Thanks for the good article. I'm curious what are the advantages to using an EC2 instance instead of running the data processing in a Lambda function i.e. completely serverless?

Ambar • Dec 13 '19 • Edited

Some of the main factors that can help you decide between the two:

how long your processing job is going to take
what kind of resources it needs
what is the frequency of such jobs.

Lambda has a hard limit of 15 min execution time. If your job will ever need to run longer than that (which is often the case in "big data" scenarios), it automatically eliminates Lambda from your choices.

If your job needs more than 3 gigs of memory, or heavy compute power, e.g. cluster-compute, then again, Lambda won't cut it for you.

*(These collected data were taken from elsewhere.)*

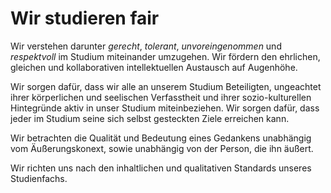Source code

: # Wir studieren fair
Wir verstehen darunter *gerecht*, *tolerant*, *unvoreingenommen* und *respektvoll* im Studium miteinander umzugehen.
Wir fördern den ehrlichen, gleichen und kollaborativen intellektuellen Austausch auf Augenhöhe.

Wir sorgen dafür, dass wir alle an unserem Studium Beteiligten, ungeachtet ihrer körperlichen und seelischen Verfasstheit und ihrer sozio-kulturellen Hintegründe aktiv in unser Studium miteinbeziehen.
Wir sorgen dafür, dass jeder im Studium seine sich selbst gesteckten Ziele erreichen kann.

Wir betrachten die Qualität und Bedeutung eines Gedankens unabhängig vom Äußerungskonext, sowie unabhängig von der Person, die ihn äußert.

Wir richten uns nach den inhaltlichen und qualitativen Standards unseres Studienfachs.
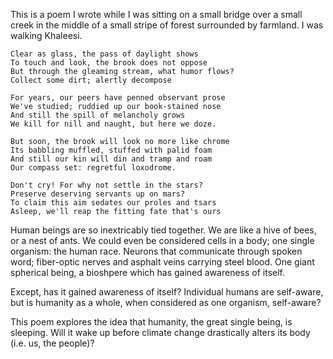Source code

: This is a poem I wrote while I was sitting on a small bridge over a small creek in the middle of a small stripe of forest surrounded by farmland. I was walking Khaleesi.

    Clear as glass, the pass of daylight shows
    To touch and look, the brook does not oppose
    But through the gleaming stream, what humor flows?
    Collect some dirt; alertly decompose

    For years, our peers have penned observant prose
    We've studied; ruddied up our book-stained nose
    And still the spill of melancholy grows
    We kill for nill and naught, but here we doze. 

    But soon, the brook will look no more like chrome
    Its babbling muffled, stuffed with palid foam
    And still our kin will din and tramp and roam
    Our compass set: regretful loxodrome.

    Don't cry! For why not settle in the stars?
    Preserve deserving servants up on mars?
    To claim this aim sedates our proles and tsars
    Asleep, we'll reap the fitting fate that's ours

Human beings are so inextricably tied together. We are like a hive of bees, or a nest of ants. We could even be considered cells in a body; one single organism: the human race. Neurons that communicate through spoken word; fiber-optic nerves and asphalt veins carrying steel blood. One giant spherical being, a bioshpere which has gained awareness of itself.

Except, has it gained awareness of itself? Individual humans are self-aware, but is humanity as a whole, when considered as one organism, self-aware?

This poem explores the idea that humanity, the great single being, is sleeping. Will it wake up before climate change drastically alters its body (i.e. us, the people)?
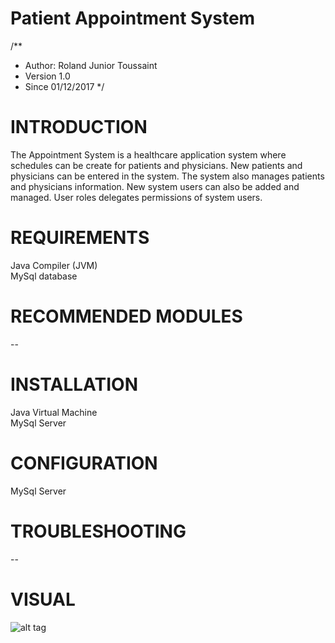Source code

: # Patient Appointment System

/**
* Author:  Roland Junior Toussaint
* Version 1.0
* Since   01/12/2017
*/


# INTRODUCTION

The Appointment System is a healthcare application system where schedules can be create for patients and physicians. New patients and physicians can be entered in the system. The system also manages patients and physicians information. New system users can also be added and managed. User roles delegates permissions of system users.


# REQUIREMENTS

Java Compiler (JVM) </br>
MySql database </br>



# RECOMMENDED MODULES

 -- </br>


# INSTALLATION

Java Virtual Machine </br>
MySql Server </br>


# CONFIGURATION

MySql Server </br>



# TROUBLESHOOTING

-- </br>

# VISUAL

![alt tag](https://github.com/juniorro/computer-store/blob/master/admincp-backend/snapshot1.PNG)
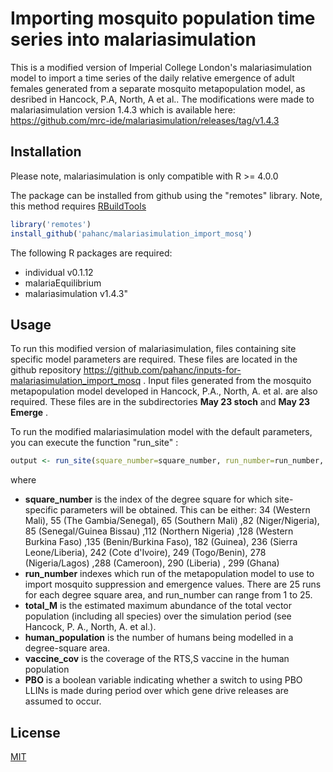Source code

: 
# Importing mosquito population time series into malariasimulation

This is a modified version of Imperial College London's malariasimulation model to import a time series of the daily relative emergence of adult females generated from a separate mosquito metapopulation model, as desribed in Hancock, P.A, North, A et al.. The modifications were made to malariasimulation version 1.4.3 which is available here:
https://github.com/mrc-ide/malariasimulation/releases/tag/v1.4.3

## Installation

Please note, malariasimulation is only compatible with R >= 4.0.0

The package can be installed from github using the "remotes" library. Note, this
method requires [RBuildTools](https://cran.r-project.org/bin/windows/Rtools/)

```R
library('remotes')
install_github('pahanc/malariasimulation_import_mosq')
```

The following R packages are required:
* individual v0.1.12
* malariaEquilibrium 
* malariasimulation v1.4.3"

## Usage

To run this modified version of malariasimulation, files containing site specific model parameters are required. These files are located in the github repository https://github.com/pahanc/inputs-for-malariasimulation_import_mosq . Input files generated from the mosquito metapopulation model developed in Hancock, P.A., North, A. et al. are also required.  These files are in the subdirectories **May 23 stoch** and **May 23 Emerge** .


To run the modified malariasimulation model with the default parameters, you
can execute the function "run_site" :

```R
output <- run_site(square_number=square_number, run_number=run_number, total_M=totalM, human_population=human_population, vaccine_cov=vaccine_cov, PBO=PBO)
```
where
*  **square_number** is the index of the degree square for which site-specific parameters will be obtained.
  This can be either: 34 (Western Mali),  55 (The Gambia/Senegal),  65 (Southern Mali)  ,82 (Niger/Nigeria), 85 (Senegal/Guinea Bissau) ,112 (Northern Nigeria) ,128 (Western Burkina Faso) ,135 (Benin/Burkina Faso), 182 (Guinea), 236 (Sierra Leone/Liberia), 242 (Cote d'Ivoire), 249 (Togo/Benin), 278 (Nigeria/Lagos) ,288 (Cameroon), 290 (Liberia) , 299 (Ghana)
*  **run_number** indexes which run of the metapopulation model to use to import mosquito suppression and emergence values. There are 25 runs for each degree square area, and run_number can range from 1 to 25.
*  **total_M** is the estimated maximum abundance of the total vector population (including all species) over the simulation period (see Hancock, P. A., North, A. et al.).
*   **human_population** is the number of humans being modelled in a degree-square area.
*   **vaccine_cov** is the coverage of the RTS,S vaccine in the human population
*  **PBO** is a boolean variable indicating whether a switch to using PBO LLINs is made during period over which gene drive releases are assumed to occur.


## License
[MIT](https://choosealicense.com/licenses/mit/)
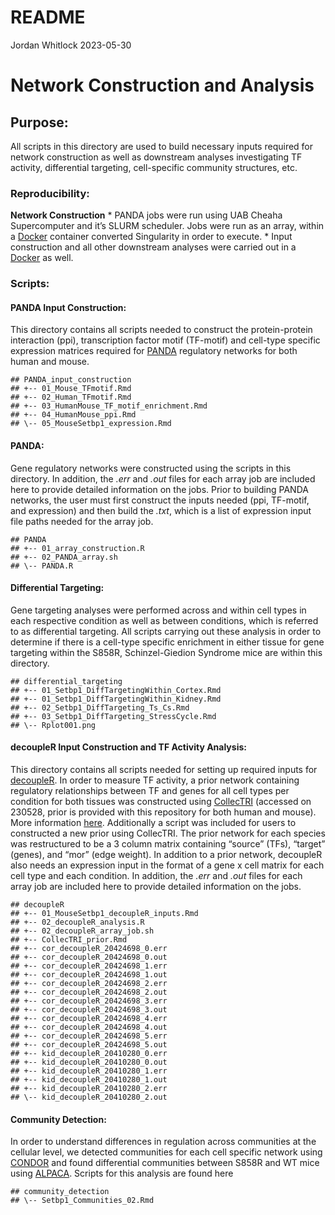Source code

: README
================
Jordan Whitlock
2023-05-30

# Network Construction and Analysis

## Purpose:

All scripts in this directory are used to build necessary inputs
required for network construction as well as downstream analyses
investigating TF activity, differential targeting, cell-specific
community structures, etc.

### Reproducibility:

**Network Construction** \* PANDA jobs were run using UAB Cheaha
Supercomputer and it’s SLURM scheduler. Jobs were run as an array,
within a
[Docker](https://hub.docker.com/repository/docker/jordanwhitlock/setbp1_manuscript_panda_1.0.1/general)
container converted Singularity in order to execute. \* Input
construction and all other downstream analyses were carried out in a
[Docker](https://hub.docker.com/repository/docker/jordanwhitlock/setbp1_manuscript/general)
as well.

### Scripts:

#### PANDA Input Construction:

This directory contains all scripts needed to construct the
protein-protein interaction (ppi), transcription factor motif (TF-motif)
and cell-type specific expression matrices required for
[PANDA](https://netzoo.github.io/zooanimals/panda/) regulatory networks
for both human and mouse.

    ## PANDA_input_construction
    ## +-- 01_Mouse_TFmotif.Rmd
    ## +-- 02_Human_TFmotif.Rmd
    ## +-- 03_HumanMouse_TF_motif_enrichment.Rmd
    ## +-- 04_HumanMouse_ppi.Rmd
    ## \-- 05_MouseSetbp1_expression.Rmd

#### PANDA:

Gene regulatory networks were constructed using the scripts in this
directory. In addition, the *.err* and *.out* files for each array job
are included here to provide detailed information on the jobs. Prior to
building PANDA networks, the user must first construct the inputs needed
(ppi, TF-motif, and expression) and then build the *.txt*, which is a
list of expression input file paths needed for the array job.

    ## PANDA
    ## +-- 01_array_construction.R
    ## +-- 02_PANDA_array.sh
    ## \-- PANDA.R

#### Differential Targeting:

Gene targeting analyses were performed across and within cell types in
each respective condition as well as between conditions, which is
referred to as differential targeting. All scripts carrying out these
analysis in order to determine if there is a cell-type specific
enrichment in either tissue for gene targeting within the S858R,
Schinzel-Giedion Syndrome mice are within this directory.

    ## differential_targeting
    ## +-- 01_Setbp1_DiffTargetingWithin_Cortex.Rmd
    ## +-- 01_Setbp1_DiffTargetingWithin_Kidney.Rmd
    ## +-- 02_Setbp1_DiffTargeting_Ts_Cs.Rmd
    ## +-- 03_Setbp1_DiffTargeting_StressCycle.Rmd
    ## \-- Rplot001.png

#### decoupleR Input Construction and TF Activity Analysis:

This directory contains all scripts needed for setting up required
inputs for [decoupleR](https://saezlab.github.io/decoupleR/). In order
to measure TF activity, a prior network containing regulatory
relationships between TF and genes for all cell types per condition for
both tissues was constructed using
[CollecTRI](https://github.com/saezlab/CollecTRI) (accessed on 230528,
prior is provided with this repository for both human and mouse). More
information
[here](https://www.biorxiv.org/content/10.1101/2023.03.30.534849v1).
Additionally a script was included for users to constructed a new prior
using CollecTRI. The prior network for each species was restructured to
be a 3 column matrix containing “source” (TFs), “target” (genes), and
“mor” (edge weight). In addition to a prior network, decoupleR also
needs an expression input in the format of a gene x cell matrix for each
cell type and each condition. In addition, the *.err* and *.out* files
for each array job are included here to provide detailed information on
the jobs.

    ## decoupleR
    ## +-- 01_MouseSetbp1_decoupleR_inputs.Rmd
    ## +-- 02_decoupleR_analysis.R
    ## +-- 02_decoupleR_array_job.sh
    ## +-- CollecTRI_prior.Rmd
    ## +-- cor_decoupleR_20424698_0.err
    ## +-- cor_decoupleR_20424698_0.out
    ## +-- cor_decoupleR_20424698_1.err
    ## +-- cor_decoupleR_20424698_1.out
    ## +-- cor_decoupleR_20424698_2.err
    ## +-- cor_decoupleR_20424698_2.out
    ## +-- cor_decoupleR_20424698_3.err
    ## +-- cor_decoupleR_20424698_3.out
    ## +-- cor_decoupleR_20424698_4.err
    ## +-- cor_decoupleR_20424698_4.out
    ## +-- cor_decoupleR_20424698_5.err
    ## +-- cor_decoupleR_20424698_5.out
    ## +-- kid_decoupleR_20410280_0.err
    ## +-- kid_decoupleR_20410280_0.out
    ## +-- kid_decoupleR_20410280_1.err
    ## +-- kid_decoupleR_20410280_1.out
    ## +-- kid_decoupleR_20410280_2.err
    ## \-- kid_decoupleR_20410280_2.out

#### Community Detection:

In order to understand differences in regulation across communities at
the cellular level, we detected communities for each cell specific
network using [CONDOR](https://netzoo.github.io/zooanimals/condor/) and
found differential communities between S858R and WT mice using
[ALPACA](https://netzoo.github.io/zooanimals/alpaca/). Scripts for this
analysis are found here

    ## community_detection
    ## \-- Setbp1_Communities_02.Rmd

If your jobs need to run very frequently (say hundred of times per day), or need persistent up-time, Lambda might become very expensive, even despite the generous free tier.

Lambda is much better suited for sporadic, event-driven compute tasks that don't need state and typically finish executing in a few seconds or minutes. Especially ad-hoc jobs whose invocation is sporadic (e.g. one-off service requests). Why keep an EC2 instance running 24/7 when you only need it to handle 1 minute executions that occur unpredictably?

This is why micro-services are often suited to Lambda functions - smallish workloads that run quickly (with small cold-start times of typically < 5 seconds) and finish quickly.

Otherwise running your own fleet of auto-scaling containers (as opposed to Lambda's containers with their own limitations) with something like AWS Fargate or even Kubernetes (e.g. EKS or ECS) can also be a good option.